** Start Text block **

It is also a test of governance too, about how our societies are run, and also how our companies are managed.
But some are talking up the ‘S’ factors in ESG at the expense of the ‘G’, governance.
Is this an attempt to use the outbreak as cover to undermine corporate governance as a concept? We should be alive to that possibility.
With the ‘S’ apparently now at the forefront (and once this is over, will it still be so?), there’s a sense that governance will have to be sacrificed for the greater good, as collateral damage, while all right-thinking capitalists focus on the ‘S’ like never before.
We are starting to see phrases entering the debate that would raise eyebrows in normal circumstances.
Take the assertion that shareholder rights aren’t “sacrosanct”.
This comment comes from UK business group the Institute of Directors (IoD). It was made in a LinkedIn post by Head of Corporate Governance Roger Barker.
Here is the context: “Finally, we should not view existing shareholder rights as sacrosanct during the crisis. Shareholder rights are not the same thing as human rights, which should never be seen as negotiable. Rather, they are pragmatic arrangements that have been established in order to underpin the prosperity of the economy as a whole.”
In another post, Barker observed that the crisis is “providing a stark demonstration that shareholders are no longer the stakeholders that matter most”.
This sort of language echoes the US Business Roundtable’s talk about the ‘purpose of the corporation’ – which we at RI take with a pinch of salt.
Of course wider stakeholders are important. To us, it is implicit and fundamental. What is notable here is the denigration of shareholders. Who are shareholders if not pensioners and beneficiaries?
Barker does admit that these “emergency measures” are temporary but adds: “We have received a stark demonstration of which stakeholders really matter in our economy, and this may exert a long-lasting impact on their relative importance within our overall corporate governance system.”
Surely the fund management trade bodies are standing up for governance?
European fund management umbrella body EFAMA responded to the EU sustainable finance consultation by questioning whether “now is the right time” to dedicate efforts to the ‘G’ factor.

** End Text block **
** Start Records shown **

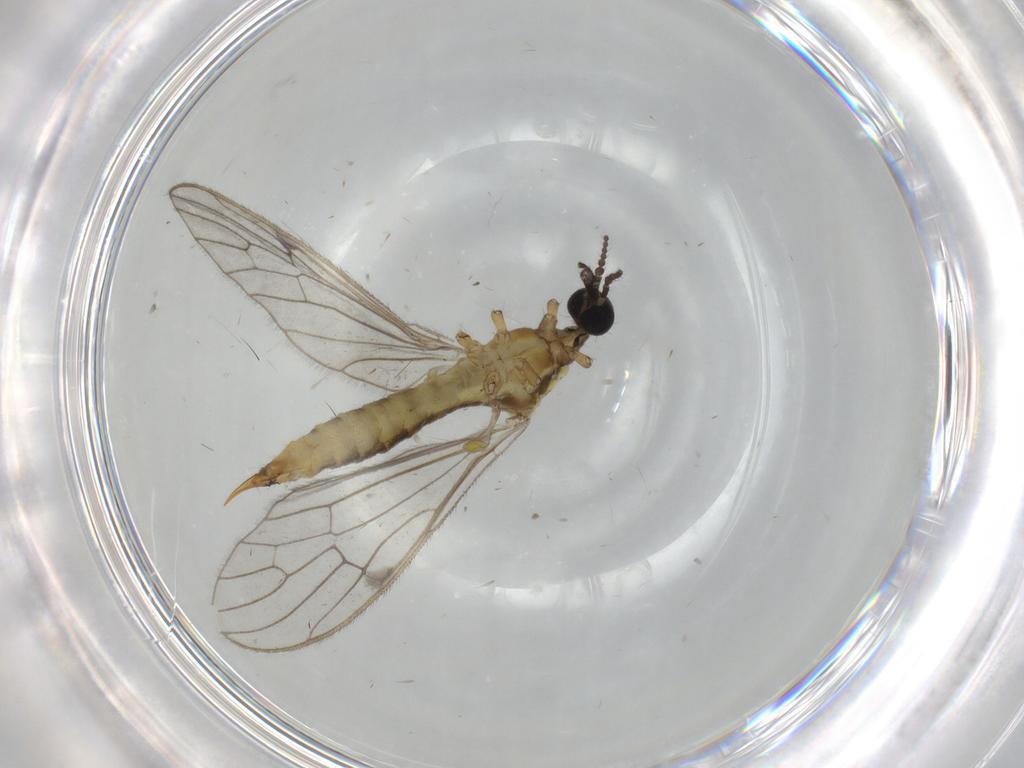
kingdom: Animalia
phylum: Arthropoda
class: Insecta
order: Diptera
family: Limoniidae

** End Records shown **

Exercises to complete
• 1. Condense the paragraph of the ESG governance text that begins "Of course wider stakeholders are important" into a shorter version that keeps its main points.
• 2. In the ESG governance text, begin at the words "Of course wider" and stop after "up for governance?". Rewrite that span with "stakeholders" renamed to "interest groups" wherever it occurs.

Responses
• 1. Wider stakeholders matter, and to the writers this is implicit and fundamental. What stands out is the denigration of shareholders, who are pensioners and beneficiaries.

• 2.
Of course wider interest groups are important. To us, it is implicit and fundamental. What is notable here is the denigration of shareholders. Who are shareholders if not pensioners and beneficiaries?
Barker does admit that these “emergency measures” are temporary but adds: “We have received a stark demonstration of which interest groups really matter in our economy, and this may exert a long-lasting impact on their relative importance within our overall corporate governance system.”
Surely the fund management trade bodies are standing up for governance?